In that sense, the tentative agreement reached Wednesday represents a win for both sides. But for workers, it's as much about sidestepping defeat as declaring victory.
At the core of the accord between General Motors and the United Auto Workers is a simple trade-off: The union makes major concessions that will help the company bring down labor costs, and in return it wins the hope of retaining many of its remaining US jobs.
"They have to have GM invest in North America in order to ensure their long-term viability as a union," says David Cole, who heads the Center for Automotive Research in Ann Arbor, Mich.
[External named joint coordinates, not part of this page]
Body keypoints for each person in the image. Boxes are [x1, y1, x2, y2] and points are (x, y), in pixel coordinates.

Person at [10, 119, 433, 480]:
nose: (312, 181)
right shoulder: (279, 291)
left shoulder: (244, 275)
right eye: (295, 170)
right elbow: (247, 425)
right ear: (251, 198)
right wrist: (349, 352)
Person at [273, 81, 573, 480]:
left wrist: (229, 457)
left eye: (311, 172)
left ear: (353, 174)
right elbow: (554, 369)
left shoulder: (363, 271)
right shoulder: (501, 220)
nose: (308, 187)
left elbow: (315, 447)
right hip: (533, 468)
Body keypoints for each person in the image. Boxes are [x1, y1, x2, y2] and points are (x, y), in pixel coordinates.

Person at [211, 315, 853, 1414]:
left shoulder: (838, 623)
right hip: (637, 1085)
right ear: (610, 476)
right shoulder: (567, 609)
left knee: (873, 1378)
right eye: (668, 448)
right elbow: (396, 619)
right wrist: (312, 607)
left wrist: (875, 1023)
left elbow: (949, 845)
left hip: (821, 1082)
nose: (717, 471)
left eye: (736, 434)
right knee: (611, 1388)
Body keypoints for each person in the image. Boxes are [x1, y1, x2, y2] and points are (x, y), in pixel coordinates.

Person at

The price of getting a degree of job security, he says, is to help GM bring its labor costs much closer to those enjoyed by Asian rivals such as Toyota.
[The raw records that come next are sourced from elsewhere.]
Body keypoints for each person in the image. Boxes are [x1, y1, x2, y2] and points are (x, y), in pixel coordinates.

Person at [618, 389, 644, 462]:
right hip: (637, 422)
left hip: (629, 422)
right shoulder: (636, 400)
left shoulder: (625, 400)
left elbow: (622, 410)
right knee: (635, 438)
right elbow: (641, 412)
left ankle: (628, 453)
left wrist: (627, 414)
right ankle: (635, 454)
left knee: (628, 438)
The deal Wednesday morning ended a two-day national strike against GM. The details were not immediately made public, as the union communicated first with its own membership.
But according to news reports, the broad outlines of the pact involved gains for both sides. It includes a groundbreaking move to shift responsibility for retiree healthcare from the company to a union-administered trust fund. This lowers GM's hourly labor costs, which include healthcare, and removes uncertainty about its long-term health-cost burden.
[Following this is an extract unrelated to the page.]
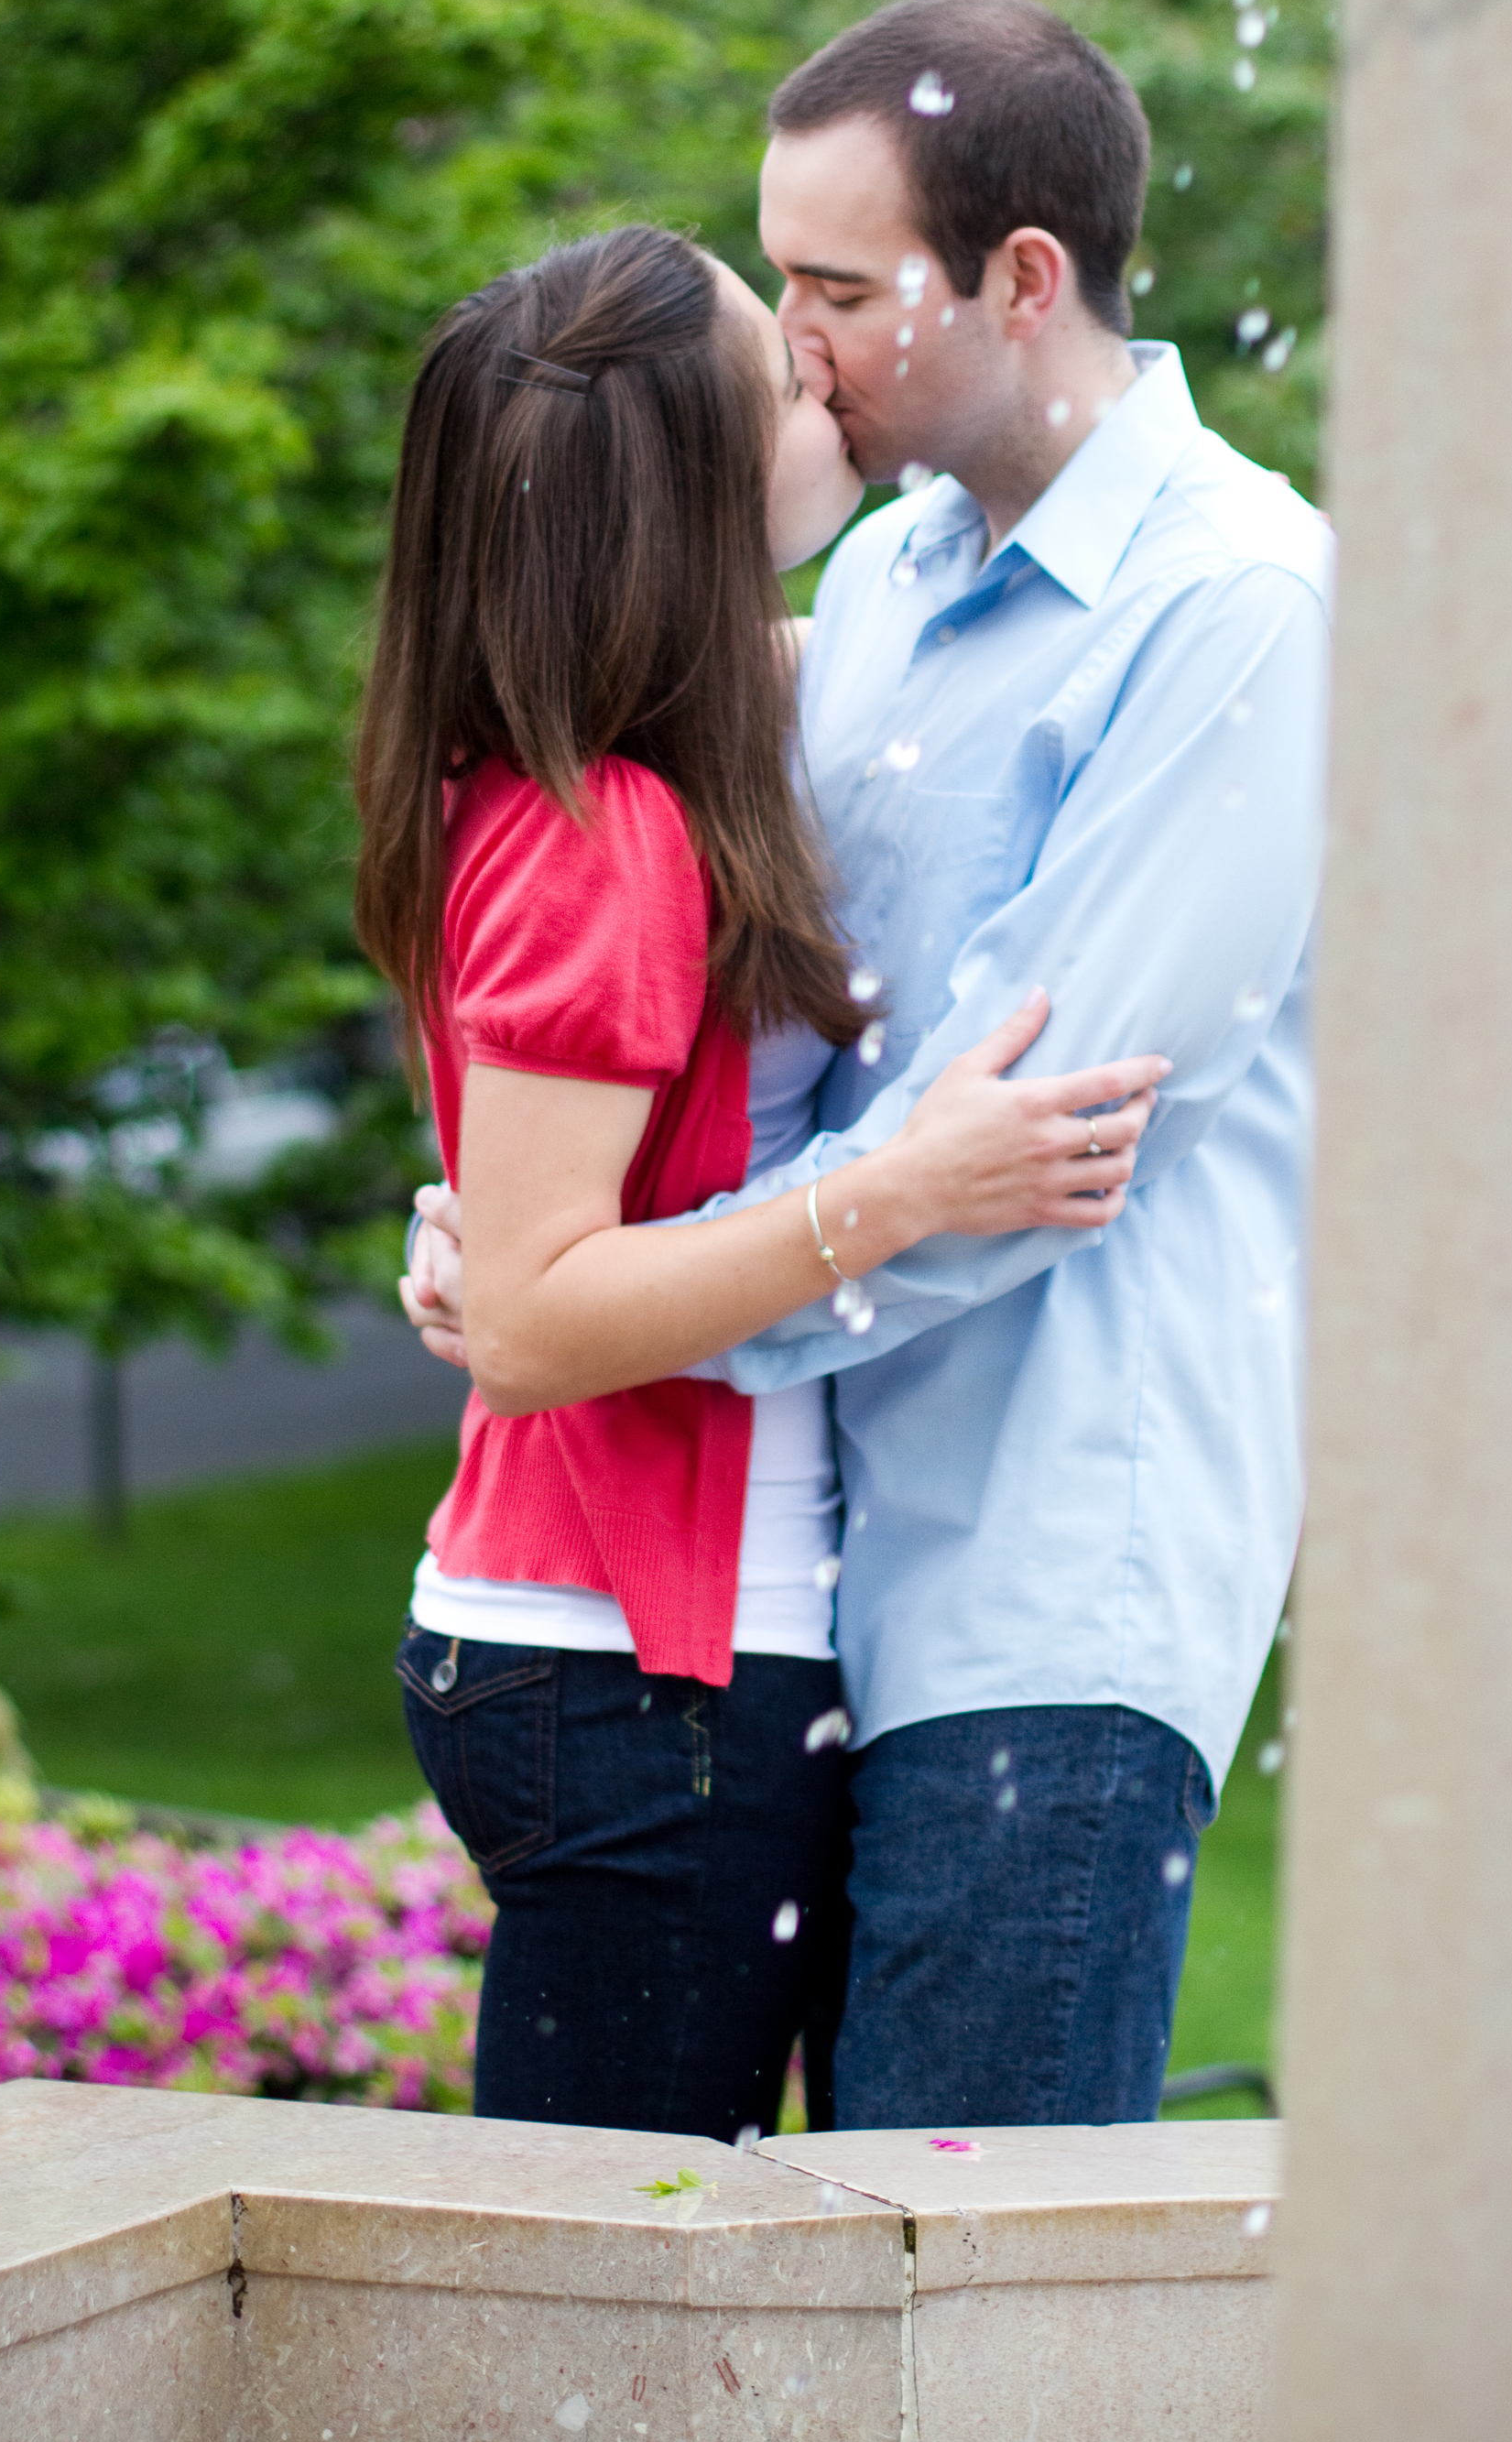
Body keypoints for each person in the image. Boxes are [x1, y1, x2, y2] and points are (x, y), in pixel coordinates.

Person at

For the union, the healthcare arrangement provides assurance that hard-won benefits won't disappear if GM is ever forced into bankruptcy. GM will kick billions of dollars into the fund, known as a VEBA (voluntary employee beneficiary association).
On wages, the company will pay some new hires in nonmanufacturing jobs a lower rate than its current employees in those jobs. Instead of formal pay raises, the company agreed to annual lump-sum payouts to workers.
All this amounts to a carefully choreographed plan that both sides hope will help GM restore profitability to its North American operations.
In the talks, the company in effect gave the union a choice, Mr. Cole says. Under Plan A, the UAW makes big concessions, and GM is able to keep jobs in the US. The alternative, if the union refused to cut costs enough, is Plan B: "Disinvest in the US."